Task to carry out> Print out every line of the records below verbatim, keeping each character, tab, and line break unchanged.

-- Supplied entries follows --

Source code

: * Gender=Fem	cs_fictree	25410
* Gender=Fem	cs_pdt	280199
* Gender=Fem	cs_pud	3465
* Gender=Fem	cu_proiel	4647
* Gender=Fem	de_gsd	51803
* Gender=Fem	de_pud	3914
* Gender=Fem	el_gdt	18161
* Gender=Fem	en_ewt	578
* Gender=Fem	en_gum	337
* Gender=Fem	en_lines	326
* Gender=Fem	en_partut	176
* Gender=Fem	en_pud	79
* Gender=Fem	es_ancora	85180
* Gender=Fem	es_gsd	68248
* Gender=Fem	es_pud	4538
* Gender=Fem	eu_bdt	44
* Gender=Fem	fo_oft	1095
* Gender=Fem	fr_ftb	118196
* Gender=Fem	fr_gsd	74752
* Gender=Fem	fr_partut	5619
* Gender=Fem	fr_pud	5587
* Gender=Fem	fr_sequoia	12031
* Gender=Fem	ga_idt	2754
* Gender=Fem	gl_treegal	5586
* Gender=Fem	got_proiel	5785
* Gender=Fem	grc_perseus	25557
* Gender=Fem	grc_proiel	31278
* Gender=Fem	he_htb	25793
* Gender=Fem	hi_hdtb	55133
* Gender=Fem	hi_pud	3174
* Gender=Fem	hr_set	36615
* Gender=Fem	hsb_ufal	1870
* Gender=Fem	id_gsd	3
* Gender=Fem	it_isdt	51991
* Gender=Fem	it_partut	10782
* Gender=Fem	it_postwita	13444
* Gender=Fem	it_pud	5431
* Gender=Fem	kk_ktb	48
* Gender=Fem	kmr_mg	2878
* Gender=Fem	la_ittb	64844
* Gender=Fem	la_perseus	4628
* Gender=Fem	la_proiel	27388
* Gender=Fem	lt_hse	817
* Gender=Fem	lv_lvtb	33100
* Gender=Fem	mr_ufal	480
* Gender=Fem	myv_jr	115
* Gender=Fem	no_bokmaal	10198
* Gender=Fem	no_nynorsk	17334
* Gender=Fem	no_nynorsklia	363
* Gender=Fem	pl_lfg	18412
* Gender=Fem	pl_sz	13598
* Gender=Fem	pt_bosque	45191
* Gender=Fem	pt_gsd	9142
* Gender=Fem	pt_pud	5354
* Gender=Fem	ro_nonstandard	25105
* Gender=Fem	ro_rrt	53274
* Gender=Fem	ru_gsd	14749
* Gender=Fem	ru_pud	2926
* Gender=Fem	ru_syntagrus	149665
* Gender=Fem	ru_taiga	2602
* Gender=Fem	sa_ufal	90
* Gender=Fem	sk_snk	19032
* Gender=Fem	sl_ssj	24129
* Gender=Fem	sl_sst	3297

-- Supplied entries concluded --

Your solution>
Source code

: * Gender=Fem	cs_fictree	25410
* Gender=Fem	cs_pdt	280199
* Gender=Fem	cs_pud	3465
* Gender=Fem	cu_proiel	4647
* Gender=Fem	de_gsd	51803
* Gender=Fem	de_pud	3914
* Gender=Fem	el_gdt	18161
* Gender=Fem	en_ewt	578
* Gender=Fem	en_gum	337
* Gender=Fem	en_lines	326
* Gender=Fem	en_partut	176
* Gender=Fem	en_pud	79
* Gender=Fem	es_ancora	85180
* Gender=Fem	es_gsd	68248
* Gender=Fem	es_pud	4538
* Gender=Fem	eu_bdt	44
* Gender=Fem	fo_oft	1095
* Gender=Fem	fr_ftb	118196
* Gender=Fem	fr_gsd	74752
* Gender=Fem	fr_partut	5619
* Gender=Fem	fr_pud	5587
* Gender=Fem	fr_sequoia	12031
* Gender=Fem	ga_idt	2754
* Gender=Fem	gl_treegal	5586
* Gender=Fem	got_proiel	5785
* Gender=Fem	grc_perseus	25557
* Gender=Fem	grc_proiel	31278
* Gender=Fem	he_htb	25793
* Gender=Fem	hi_hdtb	55133
* Gender=Fem	hi_pud	3174
* Gender=Fem	hr_set	36615
* Gender=Fem	hsb_ufal	1870
* Gender=Fem	id_gsd	3
* Gender=Fem	it_isdt	51991
* Gender=Fem	it_partut	10782
* Gender=Fem	it_postwita	13444
* Gender=Fem	it_pud	5431
* Gender=Fem	kk_ktb	48
* Gender=Fem	kmr_mg	2878
* Gender=Fem	la_ittb	64844
* Gender=Fem	la_perseus	4628
* Gender=Fem	la_proiel	27388
* Gender=Fem	lt_hse	817
* Gender=Fem	lv_lvtb	33100
* Gender=Fem	mr_ufal	480
* Gender=Fem	myv_jr	115
* Gender=Fem	no_bokmaal	10198
* Gender=Fem	no_nynorsk	17334
* Gender=Fem	no_nynorsklia	363
* Gender=Fem	pl_lfg	18412
* Gender=Fem	pl_sz	13598
* Gender=Fem	pt_bosque	45191
* Gender=Fem	pt_gsd	9142
* Gender=Fem	pt_pud	5354
* Gender=Fem	ro_nonstandard	25105
* Gender=Fem	ro_rrt	53274
* Gender=Fem	ru_gsd	14749
* Gender=Fem	ru_pud	2926
* Gender=Fem	ru_syntagrus	149665
* Gender=Fem	ru_taiga	2602
* Gender=Fem	sa_ufal	90
* Gender=Fem	sk_snk	19032
* Gender=Fem	sl_ssj	24129
* Gender=Fem	sl_sst	3297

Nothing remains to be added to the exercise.